De France: Pèlerinage des catéchistes du diocèse de Luçon, guidés par l'Evêque, Mgr Michel Santier; groupe de jeunes du Calvados de l'Association "Culture et Partage", de Caen; groupe d'Orange; Collège "Victor de Laprade", de Montbrison; Collège "Saint-Exupéry", de Montbrison; aumônerie des collèges et lycées du Centre d'Orléans; Aumônerie de Montpellier et de Marseille.

De Suisse: Groupe de l'"Ecole de la Foi", de Fribourg.

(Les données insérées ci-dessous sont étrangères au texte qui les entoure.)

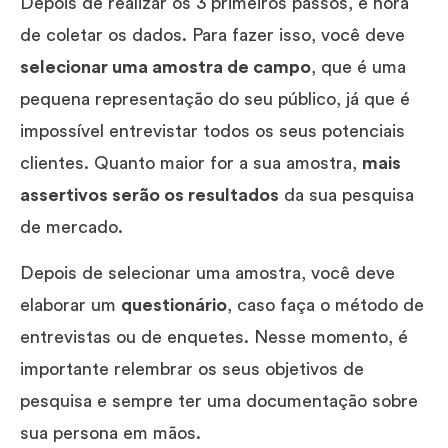
Depois de realizar os 3 primeiros passos, é hora
de coletar os dados. Para fazer isso, você deve
selecionar uma amostra de campo
, que é uma
pequena representação do seu público, já que é
impossível entrevistar todos os seus potenciais
clientes. Quanto maior for a sua amostra,
mais
assertivos serão os resultados
da sua pesquisa
de mercado.
Depois de selecionar uma amostra, você deve
elaborar um
questionário
, caso faça o método de
entrevistas ou de enquetes. Nesse momento, é
importante relembrar os seus objetivos de
pesquisa e sempre ter uma documentação sobre
sua persona em mãos.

De Belgique: Groupe de pèlerins.

L’audience d’aujourd’hui est particulièrement marquée par un esprit de prière, de réflexion et de pénitence. Par le signe austère de l’imposition des cendres et l’exhortation du Christ : «Convertissez-vous et croyez à l’Evangile!», nous commençons, avec toute l’Eglise, un chemin de quarante jours pour nous préparer à Pâques.

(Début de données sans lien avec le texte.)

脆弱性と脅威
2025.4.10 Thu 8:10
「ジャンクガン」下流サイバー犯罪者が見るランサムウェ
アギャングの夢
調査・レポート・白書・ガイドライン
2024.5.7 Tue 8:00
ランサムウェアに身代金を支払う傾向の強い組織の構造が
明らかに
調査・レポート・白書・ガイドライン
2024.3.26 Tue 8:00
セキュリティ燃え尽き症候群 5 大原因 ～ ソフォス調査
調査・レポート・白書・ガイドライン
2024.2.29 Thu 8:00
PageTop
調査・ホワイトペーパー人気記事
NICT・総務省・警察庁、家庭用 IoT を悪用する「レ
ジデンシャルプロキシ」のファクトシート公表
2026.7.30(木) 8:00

Comme je l’ai rappelé dans le Message de Carême, ce temps est «une occasion providentielle de conversion» qui nous aide à contempler l’étonnant mystère d’amour qui fait dire à Jésus : «Vous avez reçu gratuitement, donnez gratuitement». Le chemin du Carême révèle ainsi sa réalité la plus profonde : il constitue «un retour aux sources de la foi car, en méditant sur le don de grâce incommensurable qu’est la Rédemption, nous ne pouvons pas ne pas réaliser que tout nous est donné par l’initiative de l’amour de Dieu». Bon Carême à tous !


Je salue avec joie tous les pèlerins de langue française, en particulier les catéchistes du diocèse de Luçon et leur évêque, Mgr Michel Santier, les jeunes du groupe «Culture et Partage» de Caen, et le groupe de l’Ecole de la Foi de Fribourg. A tous, je donne volontiers la Bénédiction apostolique.